+++ ТЕКСТ ДЛЯ РАЗБОРА
Литературные строки Владимира Дедлова о Русском Приморье
Места дальневосточные, живописные, красочные, наполненные воздухом океана и тайги. Эти места — не только прекрасный природный пейзаж Святой Руси на востоке. Здесь старинная Православная Русь разлилась по таежным просторам чудесным светом живой веры Христианской. Просияла Светом Христовым народам древнего Китая, Японии, Кореи и Америки. Здесь на востоке России, у синих волн залива Петра Великого наша Русская Византия, наш Русский Афон и Русский Константинополь…
Эта земля — окраина Святой Руси и ее начало. Она вдохновляла людей искусства на многие прекрасные произведения, на высокое творчество. Вдохновляла не только красотой своих мест, но еще больше — великой христианской идеей, с которой Русь шла на восток.
Сегодня мало говорится о тех русских писателях, поэтах, художниках, композиторах, которые воспевали нашу Дальнюю Россию, вглядываясь в ее просторы и ее жизнь православным взором, русской христианской душой. Да сегодня в наших миссионерских краях уже и не пишут так. Порой кажется, что ныне здесь, на востоке, как будто бы образуется какая-то пустота и серость творческая и духовная. В этой пустоте очень редко вспоминают о тех, кто воспевал когда-то Русь у Океана Великого в Духе Божественной Любви, о тех, кто обладал талантом творческим, кто творил сердцем и кто мог бы сегодня быть примером высокого искусства.
++++++
+++ ИСХОДНЫЕ МАТЕРИАЛЫ
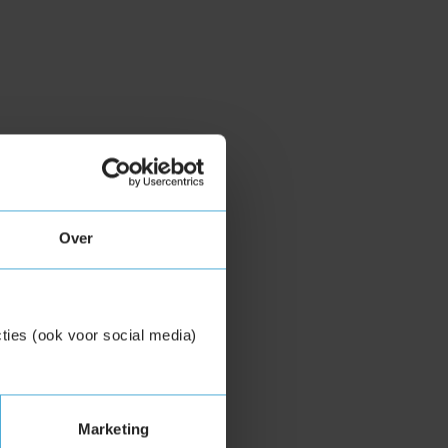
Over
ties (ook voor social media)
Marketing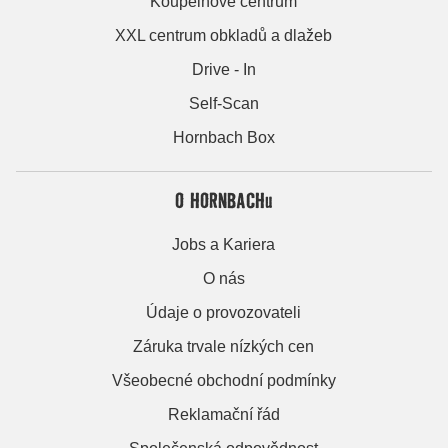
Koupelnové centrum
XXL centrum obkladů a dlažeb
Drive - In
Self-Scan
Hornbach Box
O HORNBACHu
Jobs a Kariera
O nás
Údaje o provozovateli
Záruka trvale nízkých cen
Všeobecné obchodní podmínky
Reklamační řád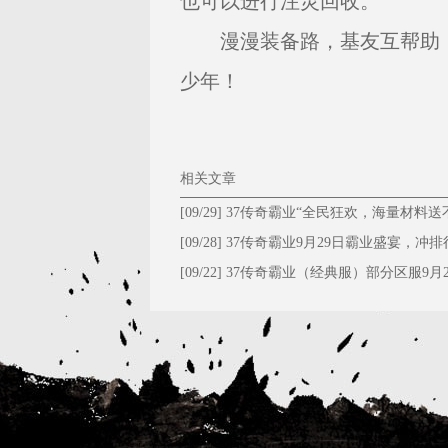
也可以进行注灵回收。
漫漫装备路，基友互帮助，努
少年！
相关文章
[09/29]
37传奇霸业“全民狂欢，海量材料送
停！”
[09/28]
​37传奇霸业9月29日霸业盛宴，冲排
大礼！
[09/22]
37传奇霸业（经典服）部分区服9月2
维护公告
++++++
▸ ЗАДАНИЯ:
1. Каким народам, согласно тексту о Русском Приморье, просияла Православная Русь Светом Христовым?
2. Замените в тексте о Русском Приморье "синих волн" на "холодных волн" и приведите фрагмент, который начинается словами "Литературные строки Владимира" и заканчивается словами "шла на восток.".
Опирайтесь только на текст о Русском Приморье.

▸ ОТВЕТЫ НА ЗАДАНИЯ:
1. Народам древнего Китая, Японии, Кореи и Америки.

2.
Литературные строки Владимира Дедлова о Русском Приморье
Места дальневосточные, живописные, красочные, наполненные воздухом океана и тайги. Эти места — не только прекрасный природный пейзаж Святой Руси на востоке. Здесь старинная Православная Русь разлилась по таежным просторам чудесным светом живой веры Христианской. Просияла Светом Христовым народам древнего Китая, Японии, Кореи и Америки. Здесь на востоке России, у холодных волн залива Петра Великого наша Русская Византия, наш Русский Афон и Русский Константинополь…
Эта земля — окраина Святой Руси и ее начало. Она вдохновляла людей искусства на многие прекрасные произведения, на высокое творчество. Вдохновляла не только красотой своих мест, но еще больше — великой христианской идеей, с которой Русь шла на восток.